Aesthetica’s protagonist, Anna Wrey, is a 35-year-old former Instagram influencer who has elected to have the Aesthetica surgery — a costly and experimental procedure that is only available in Los Angeles. That’s in the present day, in 2032. Back in 2017, she is a hungry but naive 19-year-old who gets wrapped up in Los Angeles’s influencer cult(ure) and is catapulted into mid-tier celebrity status with the help of a much older manager-boyfriend named Jake, who constantly uses and mispronounces the word “aesthetic.” The timing is a useful frame as Anna comes of age in a not-long-ago era, which The New Yorker’s Jia Tolentino declared “The Age of Instagram Face” in a 2019 essay. Readers can readily remember the clashing cultural mores, aesthetic goals and feminist beliefs that we continue to grapple with today.

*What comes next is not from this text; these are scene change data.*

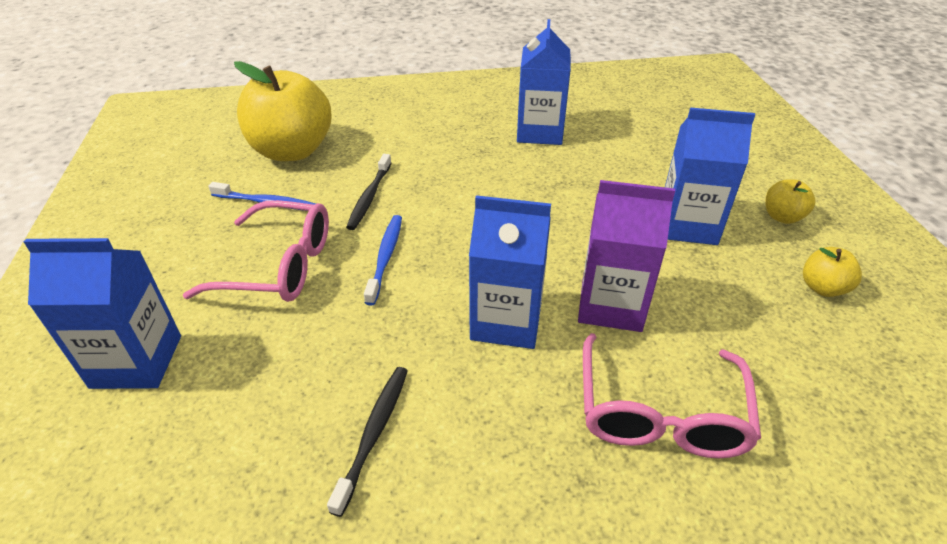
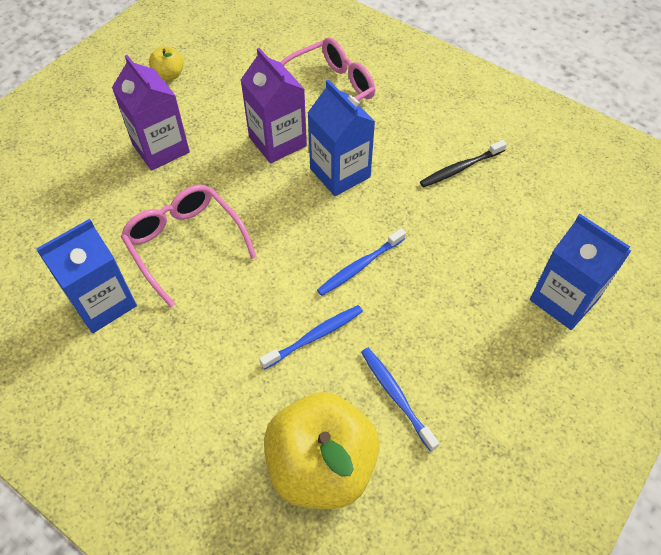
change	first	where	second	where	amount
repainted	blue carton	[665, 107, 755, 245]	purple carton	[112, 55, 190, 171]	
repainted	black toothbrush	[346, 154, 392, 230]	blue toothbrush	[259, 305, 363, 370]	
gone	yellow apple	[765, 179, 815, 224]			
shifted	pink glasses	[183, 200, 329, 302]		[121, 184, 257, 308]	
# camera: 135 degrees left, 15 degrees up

Media outlets that cover beauty constantly announce new trends as pathways to the ideal body. The Brazilian butt lift came to define the 2010s despite worryingly high mortality rates. And more recently, as The New York Post noted crassly, some celebrities have returned to the “heroin-chic” thinness of ’90s supermodels. The constant stream of new beauty and body trends, some cyclical, some diametrically opposed, are a reminder that the concept of an ideal body was only ever meant to be a marketing goldmine, not an achievable goal. On TikTok, videos tagged ‘plastic surgery’ have reached over 15 billion views and birthed a cottage industry of plastic surgeons analyzing people’s faces.